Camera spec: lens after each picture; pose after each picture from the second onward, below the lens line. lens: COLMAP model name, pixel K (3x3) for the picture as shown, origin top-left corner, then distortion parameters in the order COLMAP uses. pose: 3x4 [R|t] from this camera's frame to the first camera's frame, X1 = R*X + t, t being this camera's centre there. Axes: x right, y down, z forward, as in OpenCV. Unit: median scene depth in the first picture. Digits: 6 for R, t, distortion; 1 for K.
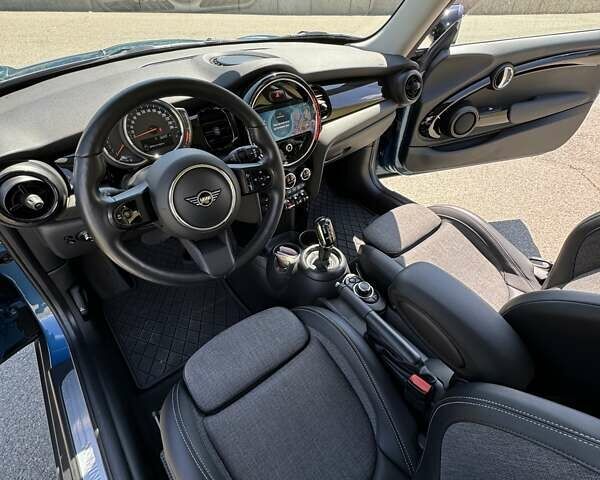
lens RADIAL K [[309.6, 0, 298.6], [0, 309.6, 236.8], [0, 0, 1]] dist [-0.005991, -0.000015]
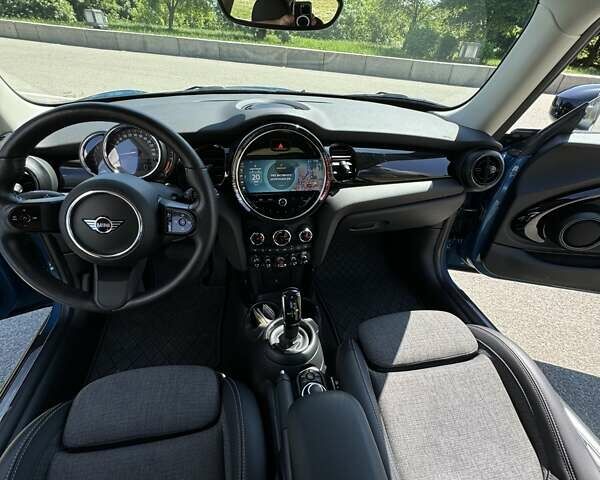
lens RADIAL K [[309.6, 0, 302.1], [0, 309.6, 239.3], [0, 0, 1]] dist [-0.005991, -0.000015]
pose [[0.886181, 0.279948, -0.369204, 0.303191], [-0.331052, 0.940059, -0.081810, -0.103674], [0.324171, 0.194725, 0.925740, 0.161954]]
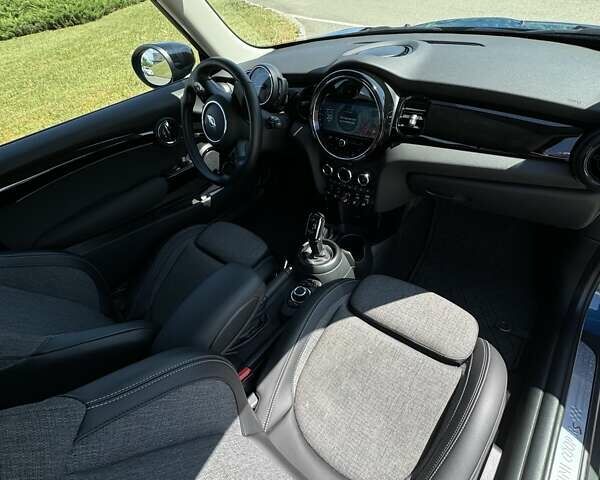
lens RADIAL K [[309.6, 0, 301.8], [0, 309.6, 237.7], [0, 0, 1]] dist [-0.005991, -0.000015]
pose [[0.229933, 0.614950, -0.754299, 0.727927], [-0.534528, 0.727493, 0.430156, -0.341570], [0.813271, 0.304287, 0.495983, 0.374075]]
##############################
> _INSTRUCTIONS TO FOLLOW_
Word for word, reproduce all of the data, but keep out the pictures.

> _OUTPUT BELOW_
Camera spec: lens after each picture; pose after each picture from the second onward, below the lens line. lens: COLMAP model name, pixel K (3x3) for the picture as shown, origin top-left corner, then distortion parameters in the order COLMAP uses. pose: 3x4 [R|t] from this camera's frame to the first camera's frame, X1 = R*X + t, t being this camera's centre there. Axes: x right, y down, z forward, as in OpenCV. Unit: median scene depth in the first picture. Digits: 6 for R, t, distortion; 1 for K.
lens RADIAL K [[309.6, 0, 298.6], [0, 309.6, 236.8], [0, 0, 1]] dist [-0.005991, -0.000015]
lens RADIAL K [[309.6, 0, 302.1], [0, 309.6, 239.3], [0, 0, 1]] dist [-0.005991, -0.000015]
pose [[0.886181, 0.279948, -0.369204, 0.303191], [-0.331052, 0.940059, -0.081810, -0.103674], [0.324171, 0.194725, 0.925740, 0.161954]]
lens RADIAL K [[309.6, 0, 301.8], [0, 309.6, 237.7], [0, 0, 1]] dist [-0.005991, -0.000015]
pose [[0.229933, 0.614950, -0.754299, 0.727927], [-0.534528, 0.727493, 0.430156, -0.341570], [0.813271, 0.304287, 0.495983, 0.374075]]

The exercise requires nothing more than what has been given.